25 November 2012

A new onion project

Onions (Allium cepa)come in all sorts. Bulbs, big and small, long lasting and eat now, raw and cooking. For the purposes of growing onions, bulbing onions are divided into groups depending on the trigger they need to start forming bulbs - short day, medium day and long day are the usual designations. Growers in the tropics have problems growing the long keeping varieties, most of which need long days to trigger bulbs. (Actually onions respond to the period of darkness, rather than light, but let's ignore that for the moment.) This is all very messy.

I've never had much luck with onions. Timing is everything. Here in Bendigo I can choose to grow any variety I like, summer night and day periods are sufficiently different to allow me to grow short, medium and long day varieties. But I never get the sowing time right, the seedlings sit and sulk through early spring, they get swamped by weeds when young, and last year, my alliums (garlic and leeks) were struck with a failure to thrive disease, that I'm yet to diagnose.

But there is another candidate on the patch - topset or multiplying onions. These hardy individuals grow in bunches, and instead of forming flower heads, they develop little bunches of new onion bulbs at the tips of the stalks. There is some confusion about the exact phylogeny of topsets, some suggesting they are a distinct variety of A.cepa, or perhaps a hybrid between A.cepa and Allium fistulosum, the bunching or welsh onion.


There are as many names as there are cultivars - walking onions, topset onions, multiplying onions, Egyptian onions. (Potato onions are probably in the same group, but don't seem to top set bulbils). Some of these set small basal  bulbs and die down, some set small bulbs and keep growing. They come in red and white and brown. They are not really sold in Australia, and I've only ever seen them once in a nursery. Mine don't set bulbs at all really, just a minor thickening of the base. Every generation is the same, because they are vegetatively propagated.

But the big advantage of these is they grow throughout the year for me. They were totally unaffected by the disease I got, they take no trouble, they're always there in the garden, and they are so easy to propagate. Last year I noticed that some of the topset formations had a few flowers scattered through the bulbils. I did nothing. But in the last 12 months I've been reading up on alliums. Garlic also doesn't set seed. But some researchers have been inducing flowering in topset garlic (which produces little bulbils on top of the stem, just like topset onions) by removing the bulbils as soon as they form. This fools the plant into thinking it needs to reproduce, and since the bulbils aren't working, maybe they should indeed produce some fertile flowers. I wondered if this would work with my topset onions. I've spent several hours over the last week picking bulbils out of my topsets. And the flowers look like they are fertile. Good news.


A further problem with some plants that are reluctant to produce flowers can be the inability to produce viable pollen, or self incompatibility issues - where the pollen from the same plant can't pollinate its own flowers. Since all my topsets, despite being in lots of distinct clumps are all the same plant genetically, there might be incompatibility issues. By chance, I'm also growing some Japanese bunching onions, A. fistulosum, which is flowering profusely. Bees are all over the big round flower heads, and with luck, I might get a bit cross pollination, if the topsets are self incompatible (which I don't know) Seems like a bit of lucky insurance.
So what might I get out of these if they set seed?

Who knows! Maybe I'll get bigger more robust plants. Apparently lots of vegetatively propagated plants build up a virus load, which is transmitted from mother to daughter. By going to seed, its possible to shed this viral load, leading to increased vigour in the offspring. Or maybe some genetic recombination wil occur and some ancient ancestral traits will emerge. Who knows how long these things have gone without reproducing? I've been inspired by the work of Kelly Winterton, who has been quietly developing extraordinary potato onions in his backyard in Utah.

I'm not sure where mine came from. My mum had them in her garden, and passed them on to me, but I think they died out, and I replaced them with some material I bought in Albury when I lived there 15 or so years ago.

» WHAT TO DO:
[1] Do these statements agree with the onion post? Answer yes or no for each, quoting the deciding words. (a) The writer has seen topset onions in nurseries several times. (b) The writer's topset onions escaped the disease that struck the garlic and leeks. (c) The writer knows that the topsets are self incompatible.
[2] Can you repeat the part of the onion post that opens with the words containing "So what might" and closes with "backyard in Utah."?

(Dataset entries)

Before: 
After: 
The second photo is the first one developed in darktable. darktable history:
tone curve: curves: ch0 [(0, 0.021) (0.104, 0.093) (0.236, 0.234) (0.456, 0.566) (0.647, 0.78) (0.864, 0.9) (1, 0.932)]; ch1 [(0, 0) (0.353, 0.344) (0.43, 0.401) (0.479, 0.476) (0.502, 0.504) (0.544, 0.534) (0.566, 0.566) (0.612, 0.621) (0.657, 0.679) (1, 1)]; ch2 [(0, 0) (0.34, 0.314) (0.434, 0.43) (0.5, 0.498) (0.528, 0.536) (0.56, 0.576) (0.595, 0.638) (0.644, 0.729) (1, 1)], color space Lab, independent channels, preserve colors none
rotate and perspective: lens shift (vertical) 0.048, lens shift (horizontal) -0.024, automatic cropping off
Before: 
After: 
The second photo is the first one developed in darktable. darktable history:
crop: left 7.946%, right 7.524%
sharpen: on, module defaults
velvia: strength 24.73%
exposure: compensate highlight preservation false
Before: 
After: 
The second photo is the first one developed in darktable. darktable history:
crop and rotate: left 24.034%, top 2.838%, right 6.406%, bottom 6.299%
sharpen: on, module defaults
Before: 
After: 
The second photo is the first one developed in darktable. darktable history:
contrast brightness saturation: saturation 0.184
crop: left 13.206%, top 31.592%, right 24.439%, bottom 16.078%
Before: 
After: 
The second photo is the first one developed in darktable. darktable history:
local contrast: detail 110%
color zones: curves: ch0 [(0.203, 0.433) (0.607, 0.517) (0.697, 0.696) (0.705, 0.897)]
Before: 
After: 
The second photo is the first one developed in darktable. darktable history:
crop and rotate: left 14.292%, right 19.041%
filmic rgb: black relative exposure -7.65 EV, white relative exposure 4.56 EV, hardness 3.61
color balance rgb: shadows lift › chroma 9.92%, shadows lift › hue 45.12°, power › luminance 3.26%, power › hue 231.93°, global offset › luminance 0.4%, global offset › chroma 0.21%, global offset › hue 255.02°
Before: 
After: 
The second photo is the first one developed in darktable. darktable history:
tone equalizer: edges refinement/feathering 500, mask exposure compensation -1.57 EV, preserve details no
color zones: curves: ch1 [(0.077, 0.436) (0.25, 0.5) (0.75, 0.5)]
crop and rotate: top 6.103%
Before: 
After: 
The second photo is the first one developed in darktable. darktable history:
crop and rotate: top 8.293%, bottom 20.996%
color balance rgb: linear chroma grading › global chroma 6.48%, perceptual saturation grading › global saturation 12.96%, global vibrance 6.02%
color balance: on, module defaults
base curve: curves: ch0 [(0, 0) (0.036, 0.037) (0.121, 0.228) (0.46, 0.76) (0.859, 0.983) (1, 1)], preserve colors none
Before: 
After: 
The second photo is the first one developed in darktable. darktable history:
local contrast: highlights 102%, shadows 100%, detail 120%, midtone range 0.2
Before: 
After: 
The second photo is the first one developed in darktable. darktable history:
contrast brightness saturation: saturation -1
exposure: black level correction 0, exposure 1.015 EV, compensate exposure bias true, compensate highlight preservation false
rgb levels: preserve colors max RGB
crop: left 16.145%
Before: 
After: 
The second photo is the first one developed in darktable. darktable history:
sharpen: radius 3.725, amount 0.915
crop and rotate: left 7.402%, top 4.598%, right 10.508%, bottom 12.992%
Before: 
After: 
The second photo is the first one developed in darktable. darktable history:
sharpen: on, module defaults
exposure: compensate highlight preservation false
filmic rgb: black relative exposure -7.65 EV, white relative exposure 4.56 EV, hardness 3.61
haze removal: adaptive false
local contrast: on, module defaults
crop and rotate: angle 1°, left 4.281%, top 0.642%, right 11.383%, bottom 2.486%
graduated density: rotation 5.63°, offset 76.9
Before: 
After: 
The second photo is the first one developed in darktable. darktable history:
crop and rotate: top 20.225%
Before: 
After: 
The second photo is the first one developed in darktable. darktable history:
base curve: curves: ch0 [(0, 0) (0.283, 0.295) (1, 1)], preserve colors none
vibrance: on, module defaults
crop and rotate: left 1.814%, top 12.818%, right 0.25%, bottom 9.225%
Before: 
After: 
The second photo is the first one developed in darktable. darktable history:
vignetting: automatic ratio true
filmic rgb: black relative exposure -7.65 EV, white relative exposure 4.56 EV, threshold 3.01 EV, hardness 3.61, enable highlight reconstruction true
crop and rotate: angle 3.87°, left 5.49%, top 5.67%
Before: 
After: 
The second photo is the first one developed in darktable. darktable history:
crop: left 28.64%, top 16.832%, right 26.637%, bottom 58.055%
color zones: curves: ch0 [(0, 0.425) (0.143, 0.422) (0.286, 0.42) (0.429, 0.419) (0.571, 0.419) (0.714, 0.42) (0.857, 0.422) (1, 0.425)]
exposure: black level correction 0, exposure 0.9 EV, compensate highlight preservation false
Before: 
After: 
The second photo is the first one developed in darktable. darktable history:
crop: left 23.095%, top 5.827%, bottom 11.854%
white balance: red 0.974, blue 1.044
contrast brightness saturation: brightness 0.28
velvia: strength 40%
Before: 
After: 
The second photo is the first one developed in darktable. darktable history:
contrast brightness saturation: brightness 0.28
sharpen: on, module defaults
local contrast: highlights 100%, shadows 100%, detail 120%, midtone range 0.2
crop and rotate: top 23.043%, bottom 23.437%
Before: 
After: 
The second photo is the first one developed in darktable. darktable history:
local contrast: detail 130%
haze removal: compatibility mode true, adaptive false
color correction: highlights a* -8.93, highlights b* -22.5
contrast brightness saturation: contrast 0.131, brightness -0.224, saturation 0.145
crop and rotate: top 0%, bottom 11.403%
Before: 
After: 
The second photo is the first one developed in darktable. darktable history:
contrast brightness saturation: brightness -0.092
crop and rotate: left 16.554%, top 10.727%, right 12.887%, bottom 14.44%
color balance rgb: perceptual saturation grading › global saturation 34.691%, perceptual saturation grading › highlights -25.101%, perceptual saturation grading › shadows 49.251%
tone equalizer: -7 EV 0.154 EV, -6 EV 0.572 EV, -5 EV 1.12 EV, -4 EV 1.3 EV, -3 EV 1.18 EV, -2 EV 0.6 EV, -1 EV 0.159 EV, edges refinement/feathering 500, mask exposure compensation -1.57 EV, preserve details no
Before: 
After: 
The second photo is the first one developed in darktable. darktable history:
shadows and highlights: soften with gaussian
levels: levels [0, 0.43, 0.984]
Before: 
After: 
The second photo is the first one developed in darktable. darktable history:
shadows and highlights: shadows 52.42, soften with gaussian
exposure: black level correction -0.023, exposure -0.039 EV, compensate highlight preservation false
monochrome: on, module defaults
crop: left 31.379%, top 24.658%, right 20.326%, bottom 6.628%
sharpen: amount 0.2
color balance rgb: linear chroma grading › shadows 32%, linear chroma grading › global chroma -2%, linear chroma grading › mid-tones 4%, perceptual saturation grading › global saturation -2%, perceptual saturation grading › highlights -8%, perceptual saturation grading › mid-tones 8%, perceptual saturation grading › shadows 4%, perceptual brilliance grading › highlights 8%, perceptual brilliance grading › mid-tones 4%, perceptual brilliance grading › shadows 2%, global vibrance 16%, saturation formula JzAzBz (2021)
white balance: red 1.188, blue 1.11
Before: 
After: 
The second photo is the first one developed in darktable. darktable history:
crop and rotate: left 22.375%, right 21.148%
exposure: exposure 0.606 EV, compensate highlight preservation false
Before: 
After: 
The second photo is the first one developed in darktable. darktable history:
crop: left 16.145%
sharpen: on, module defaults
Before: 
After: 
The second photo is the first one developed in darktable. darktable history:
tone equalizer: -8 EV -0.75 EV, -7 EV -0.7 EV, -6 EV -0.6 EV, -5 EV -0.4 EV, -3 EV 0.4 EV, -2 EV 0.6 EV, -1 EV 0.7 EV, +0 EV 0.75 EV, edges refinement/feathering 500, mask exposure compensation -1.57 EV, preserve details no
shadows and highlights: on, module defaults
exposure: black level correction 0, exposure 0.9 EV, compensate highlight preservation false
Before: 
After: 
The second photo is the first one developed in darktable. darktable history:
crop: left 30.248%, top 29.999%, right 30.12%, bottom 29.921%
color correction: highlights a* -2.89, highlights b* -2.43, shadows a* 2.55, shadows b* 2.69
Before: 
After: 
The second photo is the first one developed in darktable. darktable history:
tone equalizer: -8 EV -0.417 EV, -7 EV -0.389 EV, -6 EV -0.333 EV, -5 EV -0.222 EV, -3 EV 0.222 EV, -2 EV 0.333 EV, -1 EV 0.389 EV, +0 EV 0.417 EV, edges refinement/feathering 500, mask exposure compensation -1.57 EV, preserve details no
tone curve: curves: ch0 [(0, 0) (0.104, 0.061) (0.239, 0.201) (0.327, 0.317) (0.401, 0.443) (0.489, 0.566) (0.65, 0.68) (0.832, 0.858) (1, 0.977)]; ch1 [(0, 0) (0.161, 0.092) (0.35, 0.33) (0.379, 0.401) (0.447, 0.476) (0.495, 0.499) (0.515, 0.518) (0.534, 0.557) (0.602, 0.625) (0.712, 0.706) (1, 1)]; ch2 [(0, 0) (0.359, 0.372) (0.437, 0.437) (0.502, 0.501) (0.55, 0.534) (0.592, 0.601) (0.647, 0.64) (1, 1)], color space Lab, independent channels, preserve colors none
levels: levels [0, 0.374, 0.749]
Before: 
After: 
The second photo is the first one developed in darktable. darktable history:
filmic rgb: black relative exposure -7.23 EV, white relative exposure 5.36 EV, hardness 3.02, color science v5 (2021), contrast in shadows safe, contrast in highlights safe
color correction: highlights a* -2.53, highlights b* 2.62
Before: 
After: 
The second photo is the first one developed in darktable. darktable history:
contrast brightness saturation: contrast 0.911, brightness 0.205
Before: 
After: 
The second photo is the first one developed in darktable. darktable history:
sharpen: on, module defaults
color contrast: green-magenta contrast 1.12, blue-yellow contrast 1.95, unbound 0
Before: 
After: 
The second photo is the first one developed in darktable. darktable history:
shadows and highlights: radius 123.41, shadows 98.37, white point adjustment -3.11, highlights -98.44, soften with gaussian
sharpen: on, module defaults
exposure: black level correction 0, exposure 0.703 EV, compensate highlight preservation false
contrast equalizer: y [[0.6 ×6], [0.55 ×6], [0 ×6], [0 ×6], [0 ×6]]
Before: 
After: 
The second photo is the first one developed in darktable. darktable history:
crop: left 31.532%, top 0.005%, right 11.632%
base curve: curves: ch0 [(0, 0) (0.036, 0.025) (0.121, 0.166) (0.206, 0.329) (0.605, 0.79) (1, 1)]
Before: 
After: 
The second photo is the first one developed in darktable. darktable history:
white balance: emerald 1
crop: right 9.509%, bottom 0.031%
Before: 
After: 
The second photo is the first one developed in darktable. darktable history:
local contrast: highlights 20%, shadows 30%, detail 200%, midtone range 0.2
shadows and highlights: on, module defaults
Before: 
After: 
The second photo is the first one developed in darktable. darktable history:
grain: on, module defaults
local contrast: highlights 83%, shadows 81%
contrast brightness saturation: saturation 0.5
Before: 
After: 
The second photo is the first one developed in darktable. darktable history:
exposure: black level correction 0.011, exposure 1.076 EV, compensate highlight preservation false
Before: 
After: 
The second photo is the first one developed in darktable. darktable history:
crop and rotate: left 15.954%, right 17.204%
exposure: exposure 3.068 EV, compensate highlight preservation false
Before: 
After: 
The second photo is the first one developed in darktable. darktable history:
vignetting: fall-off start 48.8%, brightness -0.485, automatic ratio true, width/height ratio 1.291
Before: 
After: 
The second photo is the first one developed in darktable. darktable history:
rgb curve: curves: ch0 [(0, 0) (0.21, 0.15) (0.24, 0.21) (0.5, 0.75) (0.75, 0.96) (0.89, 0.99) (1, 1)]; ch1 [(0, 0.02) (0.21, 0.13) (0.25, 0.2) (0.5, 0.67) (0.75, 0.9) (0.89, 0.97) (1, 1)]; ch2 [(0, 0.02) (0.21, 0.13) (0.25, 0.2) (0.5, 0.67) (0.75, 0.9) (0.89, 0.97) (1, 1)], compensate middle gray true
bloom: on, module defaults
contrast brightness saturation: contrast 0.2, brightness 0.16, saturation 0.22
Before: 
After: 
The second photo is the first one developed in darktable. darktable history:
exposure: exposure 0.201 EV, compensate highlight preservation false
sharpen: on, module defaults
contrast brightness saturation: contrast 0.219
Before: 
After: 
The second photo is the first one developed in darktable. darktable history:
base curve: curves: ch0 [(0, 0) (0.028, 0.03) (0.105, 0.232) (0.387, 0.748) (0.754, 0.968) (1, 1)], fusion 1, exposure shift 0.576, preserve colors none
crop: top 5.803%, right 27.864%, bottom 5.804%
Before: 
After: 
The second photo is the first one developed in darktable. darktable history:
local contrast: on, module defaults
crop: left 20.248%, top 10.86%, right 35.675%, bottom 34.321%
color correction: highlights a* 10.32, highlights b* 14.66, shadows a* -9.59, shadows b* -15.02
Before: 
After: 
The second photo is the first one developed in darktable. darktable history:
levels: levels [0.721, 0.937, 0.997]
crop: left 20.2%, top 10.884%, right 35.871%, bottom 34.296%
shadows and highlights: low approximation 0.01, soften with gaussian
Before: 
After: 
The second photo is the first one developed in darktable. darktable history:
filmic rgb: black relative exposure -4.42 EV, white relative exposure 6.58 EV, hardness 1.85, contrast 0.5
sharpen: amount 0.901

» SOLUTIONS BELOW:
[1]
(a) No: "I've only ever seen them once in a nursery."
(b) Yes: "They were totally unaffected by the disease I got"
(c) No: "if the topsets are self incompatible (which I don't know)"

[2]
So what might I get out of these if they set seed?

Who knows! Maybe I'll get bigger more robust plants. Apparently lots of vegetatively propagated plants build up a virus load, which is transmitted from mother to daughter. By going to seed, its possible to shed this viral load, leading to increased vigour in the offspring. Or maybe some genetic recombination wil occur and some ancient ancestral traits will emerge. Who knows how long these things have gone without reproducing? I've been inspired by the work of Kelly Winterton, who has been quietly developing extraordinary potato onions in his backyard in Utah.